Dire qu'on peut s'opposer à Le Pen et à ses idées en votant Chirac, c'est une duperie qui ne peut que renforcer la fausse image du leader du Front National, contribuer à lui donner l'auréole d'un opposant radical au système dans son ensemble, lui le milliardaire chef d'entreprise qui n'est autre que l'ultime rempart du monde des possédants. C'est d'autant plus une duperie que Chirac peut très bien, demain, reprendre lui-même à son compte tout ou partie de la politique de Le Pen. Il n'y a pas de cloison étanche entre la droite et l'extrême droite. Les choix entre l'une et l'autre que font les politiciens sont bien souvent affaire de circonstances et d'opportunités politiques.

Il faut rappeler que Chirac a construit son ascension politique en faisant revivre le mythe de l'ancien parti d'extrême droite de De Gaulle, le Rassemblement du Peuple Français, (RPF), en fondant en 1976 le Rassemblement Pour la République (RPR), qui se présentait comme le représentant d'une droite dure et radicale face au laxisme de Giscard à qui il reprochait de reprendre à son compte les idées de la gauche. Pour plaire à l'électorat raciste et xénophobe, il mit en avant les valeurs de " la patrie ", parla " des bruits et des odeurs " des immigrés dans les HLM, leur cuisine et le reste... Et c'est bien à dessein, quand Chirac revint au pouvoir en 1986, que son ministre de l'Intérieur Pasqua organisa démonstrativement des charters pour expulser les immigrés et qu'une série de lois répressives furent préparées.

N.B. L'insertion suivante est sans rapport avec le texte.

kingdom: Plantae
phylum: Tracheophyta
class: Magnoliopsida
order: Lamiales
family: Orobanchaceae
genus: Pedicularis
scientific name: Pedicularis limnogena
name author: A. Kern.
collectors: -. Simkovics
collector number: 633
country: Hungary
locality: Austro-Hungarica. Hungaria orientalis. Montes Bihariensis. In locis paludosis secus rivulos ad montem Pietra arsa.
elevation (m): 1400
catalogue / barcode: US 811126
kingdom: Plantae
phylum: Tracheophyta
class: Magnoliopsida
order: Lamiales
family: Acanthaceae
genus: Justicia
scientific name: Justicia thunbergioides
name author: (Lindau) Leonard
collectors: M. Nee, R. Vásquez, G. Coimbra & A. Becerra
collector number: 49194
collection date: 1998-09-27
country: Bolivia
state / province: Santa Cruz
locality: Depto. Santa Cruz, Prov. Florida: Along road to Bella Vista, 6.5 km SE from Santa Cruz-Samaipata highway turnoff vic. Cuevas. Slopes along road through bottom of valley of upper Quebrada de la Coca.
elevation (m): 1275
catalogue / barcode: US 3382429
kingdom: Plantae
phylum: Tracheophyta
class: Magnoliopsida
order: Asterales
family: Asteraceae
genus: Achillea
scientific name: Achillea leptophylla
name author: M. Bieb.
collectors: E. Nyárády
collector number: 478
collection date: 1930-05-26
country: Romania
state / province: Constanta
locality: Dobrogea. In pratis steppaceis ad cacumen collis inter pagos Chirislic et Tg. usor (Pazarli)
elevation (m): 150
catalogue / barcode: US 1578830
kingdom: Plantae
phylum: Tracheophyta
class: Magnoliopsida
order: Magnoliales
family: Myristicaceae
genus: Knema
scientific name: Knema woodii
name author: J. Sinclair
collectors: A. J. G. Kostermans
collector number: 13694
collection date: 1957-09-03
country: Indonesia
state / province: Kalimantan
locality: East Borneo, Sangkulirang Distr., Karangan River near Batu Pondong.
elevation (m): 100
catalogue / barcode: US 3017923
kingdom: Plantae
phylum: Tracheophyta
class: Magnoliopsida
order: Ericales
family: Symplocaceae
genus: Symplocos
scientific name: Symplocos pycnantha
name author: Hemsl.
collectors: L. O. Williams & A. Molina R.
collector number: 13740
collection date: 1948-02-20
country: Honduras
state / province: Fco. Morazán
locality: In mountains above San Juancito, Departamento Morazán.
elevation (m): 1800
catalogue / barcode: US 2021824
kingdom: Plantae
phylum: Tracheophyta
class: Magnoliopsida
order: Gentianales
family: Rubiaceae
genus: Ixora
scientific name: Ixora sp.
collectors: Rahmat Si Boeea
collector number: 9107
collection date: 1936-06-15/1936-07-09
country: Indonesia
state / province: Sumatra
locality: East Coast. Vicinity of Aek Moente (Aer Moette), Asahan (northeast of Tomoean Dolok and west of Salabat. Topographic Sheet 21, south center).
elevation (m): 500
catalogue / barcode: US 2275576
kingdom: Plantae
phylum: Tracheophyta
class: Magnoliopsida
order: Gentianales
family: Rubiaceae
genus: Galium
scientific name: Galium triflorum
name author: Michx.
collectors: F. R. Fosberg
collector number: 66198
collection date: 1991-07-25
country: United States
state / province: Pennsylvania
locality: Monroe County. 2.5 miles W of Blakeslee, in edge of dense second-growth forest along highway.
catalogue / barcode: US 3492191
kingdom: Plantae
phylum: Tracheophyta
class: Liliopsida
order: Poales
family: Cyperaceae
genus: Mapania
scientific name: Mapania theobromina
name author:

Alors Chirac est tout à fait capable de reprendre à son compte, une fois au pouvoir, la politique qui vise à plaire à l'électorat de Le Pen, en généralisant la chasse aux immigrés et en édictant des lois répressives xénophobes. Sans parler des lois antiouvrières qu'un plébiscite en sa faveur l'encouragerait à prendre, en se sentant " légitimé par la nation tout entière ".

Rappelons aussi que toute une partie de l'encadrement des partis d'extrême droite d'aujourd'hui vient du RPR ou de l'UDF, certains comme Madelin, eux, ayant fait le chemin inverse. Le passage d'un bord à l'autre n'a jamais posé de problèmes dans ces milieux où l'on se combat surtout pour des raisons d'influence électorale et de choix politiciens. Alors, présenter Chirac et ses compères comme un rempart contre Le Pen et ses idées serait une douce plaisanterie, si les choses n'étaient pas sérieuses.

En réalité, certains à gauche voudraient se servir de cette sorte d'union nationale dans le vote Chirac, pour cacher leur véritable politique, qui refuse de s'attaquer au pouvoir du grand patronat et à sa dictature économique qui pèse sur les conditions de vie de la population laborieuse

Faire cause commune avec un tel ennemi avéré des travailleurs, ce n'est pas faire barrage à la pire des réactions, c'est au contraire faire son lit.